Former Turakina boarder Kelly Sliepen says she saw a ghost on this stairway. Manuel said the kehua had caused girls in the hostel to wake up frightened and hyperventilating. Some had reported feeling heavy pressure applied on them and hearing the spirit speak.
“He's spoken about wanting to get them.”
He realised some people would find the claims ridiculous, but he was firm in his beliefs.
“I believe that Satan, kehua, omens are about and attack vulnerable people, usually young people. As a parent you support your children. I believe my daughter is not making anything up. I strongly believe she's been through an experience.”
He said his daughter and her friends should be concentrating on NCEA exams. “This is an added burden.” He wanted the school to create an “open forum” for families to voice their concerns.

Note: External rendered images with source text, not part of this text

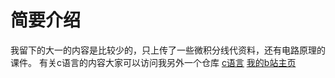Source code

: # 简要介绍
我留下的大一的内容是比较少的，只上传了一些微积分线代资料，还有电路原理的课件。
有关c语言的内容大家可以访问我另外一个仓库
[c语言](https://github.com/hgcode1130/XMU_C_language_PeerTeacher)
[我的b站主页](https://space.bilibili.com/361358232?spm_id_from=333.1007.0.0)
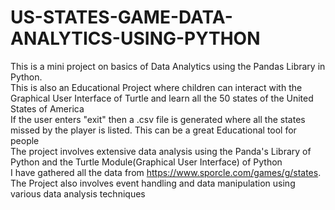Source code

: # US-STATES-GAME-DATA-ANALYTICS-USING-PYTHON
This is a mini project on basics of Data Analytics using the Pandas Library in Python.
<br>
This is also an Educational Project where children can interact with the Graphical User Interface of Turtle and learn all the 50 states of the United States of America
<br>
If the user enters "exit" then a .csv file is generated where all the states missed by the player is listed. This can be a great Educational tool for people
<br>
The project involves extensive data analysis using the Panda's Library of Python and the Turtle Module(Graphical User Interface) of Python
<br>
I have gathered all the data from https://www.sporcle.com/games/g/states. 
<br>
The Project also involves event handling and data manipulation using various data analysis techniques

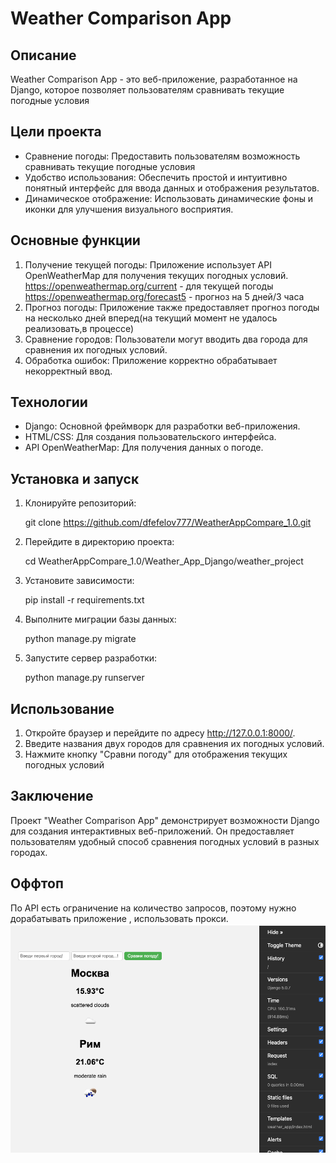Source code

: # Weather Comparison App

## Описание
Weather Comparison App - это веб-приложение, разработанное на Django, которое позволяет пользователям сравнивать текущие погодные условия

## Цели проекта
- Сравнение погоды: Предоставить пользователям возможность сравнивать текущие погодные условия
- Удобство использования: Обеспечить простой и интуитивно понятный интерфейс для ввода данных и отображения результатов.
- Динамическое отображение: Использовать динамические фоны и иконки для улучшения визуального восприятия.

## Основные функции
1. Получение текущей погоды: Приложение использует API OpenWeatherMap для получения текущих погодных условий.
   https://openweathermap.org/current - для текущей погоды
   https://openweathermap.org/forecast5 - прогноз на 5 дней/3 часа
3. Прогноз погоды: Приложение также предоставляет прогноз погоды на несколько дней вперед(на текущий момент не удалось реализовать,в процессе)
4. Сравнение городов: Пользователи могут вводить два города для сравнения их погодных условий.
5. Обработка ошибок: Приложение корректно обрабатывает некорректный ввод.

## Технологии
- Django: Основной фреймворк для разработки веб-приложения.
- HTML/CSS: Для создания пользовательского интерфейса.
- API OpenWeatherMap: Для получения данных о погоде.

## Установка и запуск
1. Клонируйте репозиторий:
   
    git clone https://github.com/dfefelov777/WeatherAppCompare_1.0.git
    
2. Перейдите в директорию проекта:
   
    cd WeatherAppCompare_1.0/Weather_App_Django/weather_project
    
3. Установите зависимости:
   
    pip install -r requirements.txt
    
4. Выполните миграции базы данных:
   
    python manage.py migrate
    
5. Запустите сервер разработки:
   
    python manage.py runserver
    
## Использование
1. Откройте браузер и перейдите по адресу http://127.0.0.1:8000/.
2. Введите названия двух городов для сравнения их погодных условий.
3. Нажмите кнопку "Сравни погоду" для отображения текущих погодных условий

## Заключение
Проект "Weather Comparison App" демонстрирует возможности Django для создания интерактивных веб-приложений. Он предоставляет пользователям удобный способ сравнения погодных условий в разных городах.
## Оффтоп
По API  есть ограничение на количество запросов, поэтому нужно дорабатывать приложение , использовать прокси.
![img.png](img.png)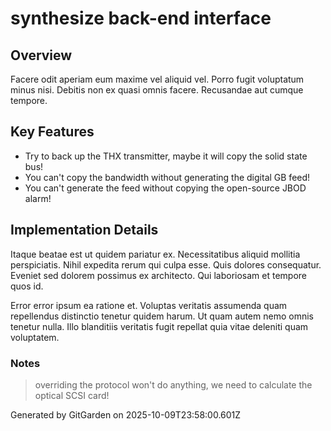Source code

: # synthesize back-end interface

## Overview
Facere odit aperiam eum maxime vel aliquid vel. Porro fugit voluptatum minus nisi. Debitis non ex quasi omnis facere. Recusandae aut cumque tempore.

## Key Features
- Try to back up the THX transmitter, maybe it will copy the solid state bus!
- You can't copy the bandwidth without generating the digital GB feed!
- You can't generate the feed without copying the open-source JBOD alarm!

## Implementation Details
Itaque beatae est ut quidem pariatur ex. Necessitatibus aliquid mollitia perspiciatis. Nihil expedita rerum qui culpa esse. Quis dolores consequatur. Eveniet sed dolorem possimus ex architecto. Qui laboriosam et tempore quos id.
 Error error ipsum ea ratione et. Voluptas veritatis assumenda quam repellendus distinctio tenetur quidem harum. Ut quam autem nemo omnis tenetur nulla. Illo blanditiis veritatis fugit repellat quia vitae deleniti quam voluptatem.

### Notes
> overriding the protocol won't do anything, we need to calculate the optical SCSI card!

Generated by GitGarden on 2025-10-09T23:58:00.601Z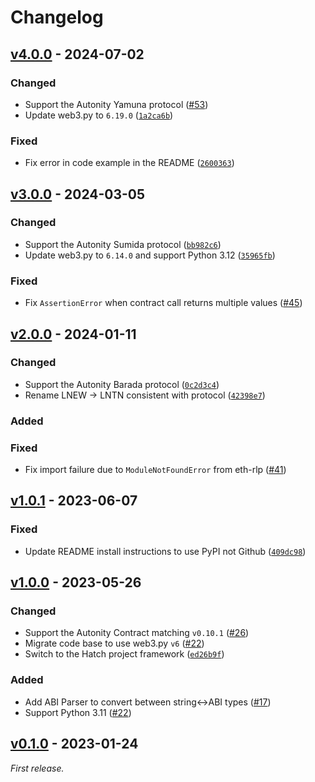 # Changelog

## [v4.0.0] - 2024-07-02

### Changed

- Support the Autonity Yamuna protocol ([#53](https://github.com/autonity/autonity.py/issues/53))
- Update web3.py to `6.19.0` ([`1a2ca6b`](https://github.com/autonity/autonity.py/commit/1a2ca6b))

### Fixed

- Fix error in code example in the README ([`2600363`](https://github.com/autonity/autonity.py/commit/2600363))

## [v3.0.0] - 2024-03-05

### Changed

- Support the Autonity Sumida protocol ([`bb982c6`](https://github.com/autonity/autonity.py/commit/bb982c6))
- Update web3.py to `6.14.0` and support Python 3.12 ([`35965fb`](https://github.com/autonity/autonity.py/commit/35965fb))

### Fixed

- Fix `AssertionError` when contract call returns multiple values ([#45](https://github.com/autonity/autonity.py/pull/45))

## [v2.0.0] - 2024-01-11

### Changed

- Support the Autonity Barada protocol ([`0c2d3c4`](https://github.com/autonity/autonity.py/commit/0c2d3c4))
- Rename LNEW -> LNTN consistent with protocol ([`42398e7`](https://github.com/autonity/autonity.py/commit/42398e7))

### Added

### Fixed

- Fix import failure due to `ModuleNotFoundError` from eth-rlp ([#41](https://github.com/autonity/autonity.py/issues/41))

## [v1.0.1] - 2023-06-07

### Fixed

- Update README install instructions to use PyPI not Github ([`409dc98`](https://github.com/autonity/autonity.py/commit/409dc98))

## [v1.0.0] - 2023-05-26

### Changed

- Support the Autonity Contract matching `v0.10.1` ([#26](https://github.com/autonity/autonity.py/issues/26))
- Migrate code base to use web3.py `v6` ([#22](https://github.com/autonity/autonity.py/issues/22))
- Switch to the Hatch project framework ([`ed26b9f`](https://github.com/autonity/autonity.py/commit/ed26b9f))

### Added

- Add ABI Parser to convert between string<->ABI types ([#17](https://github.com/autonity/autonity.py/pull/17))
- Support Python 3.11 ([#22](https://github.com/autonity/autonity.py/issues/22))

## [v0.1.0] - 2023-01-24

_First release._

[v4.0.0]: https://github.com/autonity/autonity.py/releases/tag/v4.0.0
[v3.0.0]: https://github.com/autonity/autonity.py/releases/tag/v3.0.0
[v2.0.0]: https://github.com/autonity/autonity.py/releases/tag/v2.0.0
[v1.0.1]: https://github.com/autonity/autonity.py/releases/tag/v1.0.1
[v1.0.0]: https://github.com/autonity/autonity.py/releases/tag/v1.0.0
[v0.1.0]: https://github.com/autonity/autonity.py/releases/tag/v0.1.0
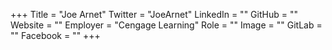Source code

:+++
Title = "Joe Arnet"
Twitter = "JoeArnet"
LinkedIn = ""
GitHub = ""
Website = ""
Employer = "Cengage Learning"
Role = ""
Image = ""
GitLab = ""
Facebook = ""
+++
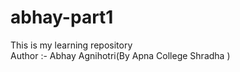 # abhay-part1
This is my learning repository
<br>
Author :- Abhay Agnihotri(By Apna College Shradha )
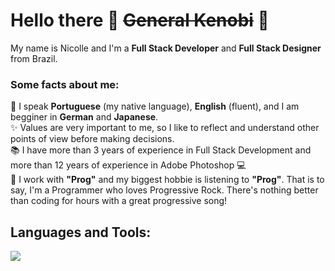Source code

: # Hello there 👋 ~~General Kenobi~~ 🤖
<p align="left">My name is Nicolle and I'm a <strong>Full Stack Developer</strong> and <strong>Full Stack Designer</strong> from Brazil.</p>

### Some facts about me:
<p align="left">
  💬  I speak <strong>Portuguese</strong> (my native language), <strong>English</strong> (fluent), and I am begginer in <strong>German</strong> and <strong>Japanese</strong>.<br>
  ✨  Values are very important to me, so I like to reflect and understand other points of view before making decisions.<br>
  📚  I have more than 3 years of experience in Full Stack Development and more than 12 years of experience in Adobe Photoshop 💻<br>
  🎸  I work with <strong>"Prog"</strong> and my biggest hobbie is listening to <strong>"Prog"</strong>. That is to say, I'm a Programmer who loves Progressive Rock. There's nothing better than coding for hours with a great progressive song!
</p>  

## Languages and Tools:

<img src="https://skillicons.dev/icons?i=nextjs,react,js,ts,nodejs,mongodb,postgres,vercel,html,css,photoshop,illustrator,figma" /> 
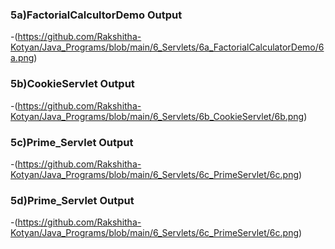 ### 5a)FactorialCalcultorDemo Output
  -(https://github.com/Rakshitha-Kotyan/Java_Programs/blob/main/6_Servlets/6a_FactorialCalculatorDemo/6a.png)
### 5b)CookieServlet Output
  -(https://github.com/Rakshitha-Kotyan/Java_Programs/blob/main/6_Servlets/6b_CookieServlet/6b.png)
### 5c)Prime_Servlet Output
  -(https://github.com/Rakshitha-Kotyan/Java_Programs/blob/main/6_Servlets/6c_PrimeServlet/6c.png)
### 5d)Prime_Servlet Output
  -(https://github.com/Rakshitha-Kotyan/Java_Programs/blob/main/6_Servlets/6c_PrimeServlet/6c.png)
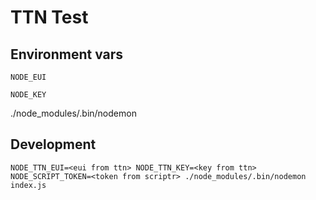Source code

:# TTN Test

## Environment vars

`NODE_EUI`

`NODE_KEY`

./node_modules/.bin/nodemon

## Development

`NODE_TTN_EUI=<eui from ttn> NODE_TTN_KEY=<key from ttn> NODE_SCRIPT_TOKEN=<token from scriptr> ./node_modules/.bin/nodemon index.js`

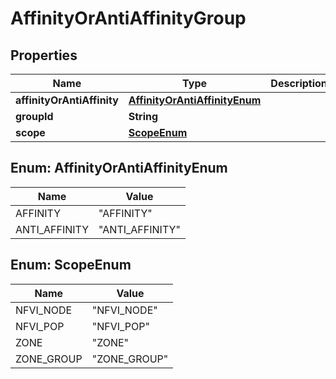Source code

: 
# AffinityOrAntiAffinityGroup

## Properties
Name | Type | Description | Notes
------------ | ------------- | ------------- | -------------
**affinityOrAntiAffinity** | [**AffinityOrAntiAffinityEnum**](#AffinityOrAntiAffinityEnum) |  |  [optional]
**groupId** | **String** |  |  [optional]
**scope** | [**ScopeEnum**](#ScopeEnum) |  |  [optional]


<a name="AffinityOrAntiAffinityEnum"></a>
## Enum: AffinityOrAntiAffinityEnum
Name | Value
---- | -----
AFFINITY | &quot;AFFINITY&quot;
ANTI_AFFINITY | &quot;ANTI_AFFINITY&quot;


<a name="ScopeEnum"></a>
## Enum: ScopeEnum
Name | Value
---- | -----
NFVI_NODE | &quot;NFVI_NODE&quot;
NFVI_POP | &quot;NFVI_POP&quot;
ZONE | &quot;ZONE&quot;
ZONE_GROUP | &quot;ZONE_GROUP&quot;




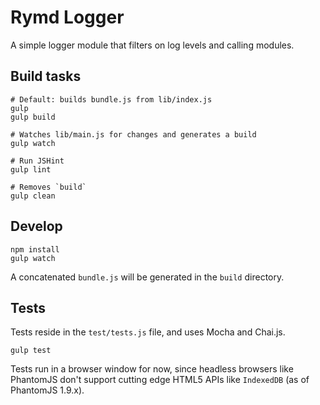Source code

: # Rymd Logger

A simple logger module that filters on log levels and calling modules.

## Build tasks

	# Default: builds bundle.js from lib/index.js
	gulp
	gulp build

	# Watches lib/main.js for changes and generates a build
	gulp watch

	# Run JSHint
	gulp lint

	# Removes `build`
	gulp clean

## Develop

	npm install
	gulp watch

A concatenated `bundle.js` will be generated in the `build` directory.

## Tests

Tests reside in the `test/tests.js` file, and uses Mocha and Chai.js.

	gulp test

Tests run in a browser window for now, since headless browsers like
PhantomJS don't support cutting edge HTML5 APIs like `IndexedDB` (as of
PhantomJS 1.9.x).
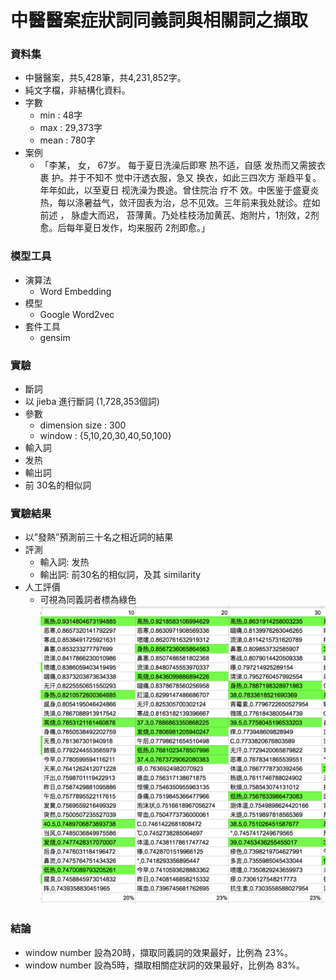 #  中醫醫案症狀詞同義詞與相關詞之擷取

### 資料集
- 中醫醫案，共5,428筆，共4,231,852字。
- 純文字檔，非結構化資料。
- 字數
  - min : 48字
  - max : 29,373字
  - mean : 780字
- 案例
  - 「李某， 女， 67岁。 每于夏日洗澡后即寒 热不适，自感 发热而又需披衣裹 护。并于不知不 觉中汗透衣服，急又 换衣，如此三四次方 渐趋平复。年年如此，以至夏日 视洗澡为畏途。曾住院治 疗不 效。中医鉴于盛夏炎热，每以涤暑益气，敛汗固表为治，总不见效。三年前来我处就诊。症如前述 ， 脉虚大而迟， 苔薄黄。乃处桂枝汤加黄芪、炮附片，1剂效，2剂愈。后每年夏日发作，均来服药 2剂即愈。」
  
### 模型工具
- 演算法
  - Word Embedding
- 模型
  - Google Word2vec 
- 套件工具
  - gensim

### 實驗
 - 斷詞
  - 以 jieba 進行斷詞 (1,728,353個詞) 
 - 參數
   - dimension size : 300
   - window : {5,10,20,30,40,50,100}
 - 輸入詞
  - 发热
 - 輸出詞
  - 前 30名的相似詞

### 實驗結果
- 以”發熱”預測前三十名之相近詞的結果
- 評測
  - 輸入詞: 发热
  - 輸出詞: 前30名的相似詞，及其 similarity
- 人工評價
  - 可視為同義詞者標為綠色
![table.png](./report/table.png)

### 結論
- window number 設為20時，擷取同義詞的效果最好，比例為 23%。
- window number 設為5時，擷取相關症狀詞的效果最好，比例為 83%。

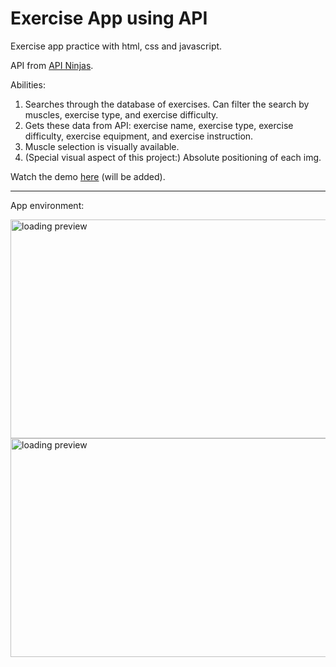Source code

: # Exercise App using API

Exercise app practice with html, css and javascript. 

API from [API Ninjas](https://api-ninjas.com/).

Abilities:
1. Searches through the database of exercises. Can filter the search by muscles, exercise type, and exercise difficulty.
2. Gets these data from API: exercise name, exercise type, exercise difficulty, exercise equipment, and exercise instruction.
3. Muscle selection is visually available.
4. (Special visual aspect of this project:) Absolute positioning of each img.

Watch the demo [here]() (will be added).

-------------------------------------------------------------------------------------
App environment:


 <img src="https://github.com/justFae00/ExerciseApp/assets/94365737/79858731-76e8-4ac4-abcf-45282fc11007" alt="loading preview" width="700" height="350">


 
 <img src="https://github.com/justFae00/ExerciseApp/assets/94365737/77b4c613-6fd6-4661-a9bd-42a8349eef5f" alt="loading preview" width="700" height="350">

Another parent, Manawai Martin, said the school was “in denial” about the kehua. When some of the girls called their parents two years ago to report seeing the spirit, the school confiscated their cellphones as punishment, she said.
Parents are upset that the Reverend Wayne Te Kaawa, moderator of the Presbyterian Church and chair of Turakina's board of proprietors, has suggested that any kehua were created by the girls themselves.
Te Kaawa went to the school on Friday to discuss the kehua with staff, students and parents. He said the school land was purchased in 1927 and was blessed by Presbyterian and Ratana ministers. “All said there were no kehua on the site. There was no pa site there, there were no burial grounds.”
In recent years ministers had blessed the hostel. “We don't do exorcisms because there are no bad spirits there as far as we are concerned. We have blessings, we bless the whenua, we bless the buildings and even the girls themselves.”
None of the ministers who had visited the site had reported the presence of kehua, he said. “Where it's coming from, we don't know. One of our ministers said a rumour was started a few years ago by one of the girls that there was a ghost there. It could be that sort of thing happening again.”
But Te Kaawa said he was concerned about reports of a girl being assaulted.
“We're talking physical now, not the spiritual realm.” Turakina's roll has fallen from 152 in 2003 to about 54 this year and it's trust board is in serious financial difficulty. Submissions over its future closed on Friday.
Asked about the kehua, Parata said: “Students' cultural values are important. How schools acknowledge them is a matter for schools and parents.”